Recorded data
<<<<
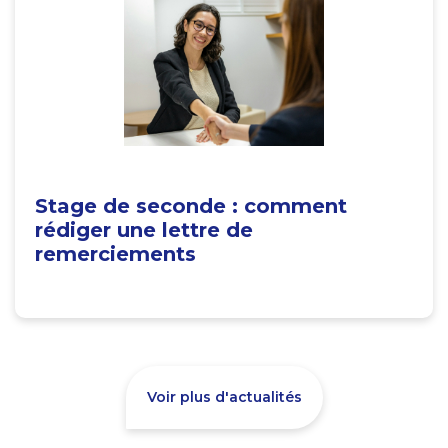
Stage de seconde : comment
rédiger une lettre de
remerciements
Voir plus d'actualités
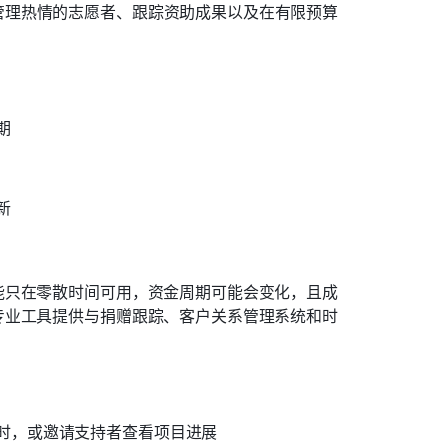
管理热情的志愿者、跟踪资助成果以及在有限预算
期
新
能只在零散时间可用，资金周期可能会变化，且成
专业工具提供与捐赠跟踪、客户关系管理系统和时
时，或邀请支持者查看项目进展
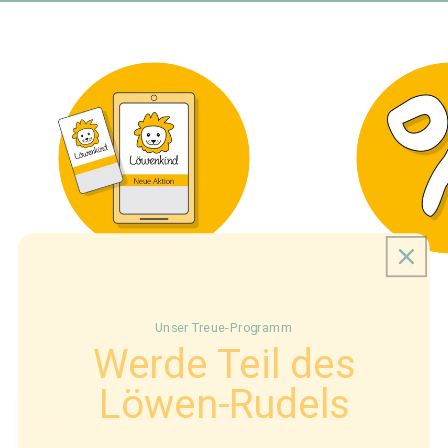
Unser Treue-Programm
Werde Teil des
von
1
/
2
Löwen-Rudels
Barrierefreiheit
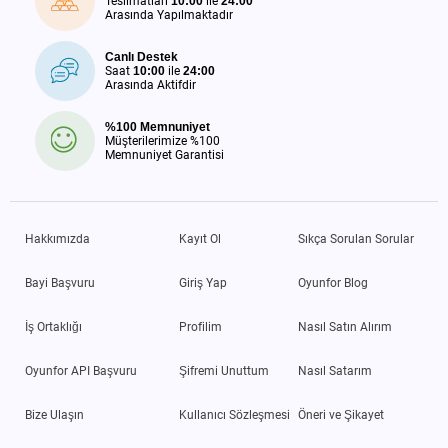
Teslimatları
10:00
ile
24:00
Arasında Yapılmaktadır
Canlı Destek
Saat
10:00
ile
24:00
Arasında Aktifdir
%100 Memnuniyet
Müşterilerimize %100
Memnuniyet Garantisi
Hakkımızda
Kayıt Ol
Sıkça Sorulan Sorular
Bayi Başvuru
Giriş Yap
Oyunfor Blog
İş Ortaklığı
Profilim
Nasıl Satın Alırım
Oyunfor API Başvuru
Şifremi Unuttum
Nasıl Satarım
Bize Ulaşın
Kullanıcı Sözleşmesi
Öneri ve Şikayet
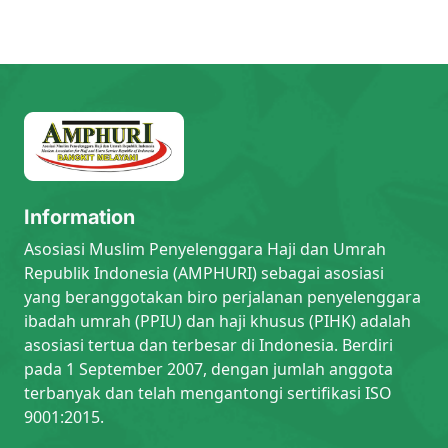
Information
Asosiasi Muslim Penyelenggara Haji dan Umrah
Republik Indonesia (AMPHURI) sebagai asosiasi
yang beranggotakan biro perjalanan penyelenggara
ibadah umrah (PPIU) dan haji khusus (PIHK) adalah
asosiasi tertua dan terbesar di Indonesia. Berdiri
pada 1 September 2007, dengan jumlah anggota
terbanyak dan telah mengantongi sertifikasi ISO
9001:2015.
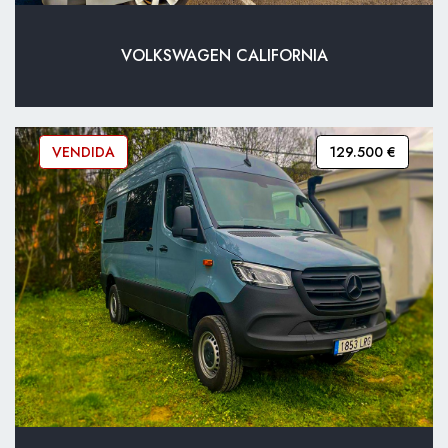
VOLKSWAGEN CALIFORNIA
VENDIDA
129.500 €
>>>>
Task brief
Pull every line containing "Indonesia" from the data.

Exercise output
Republik Indonesia (AMPHURI) sebagai asosiasi
asosiasi tertua dan terbesar di Indonesia. Berdiri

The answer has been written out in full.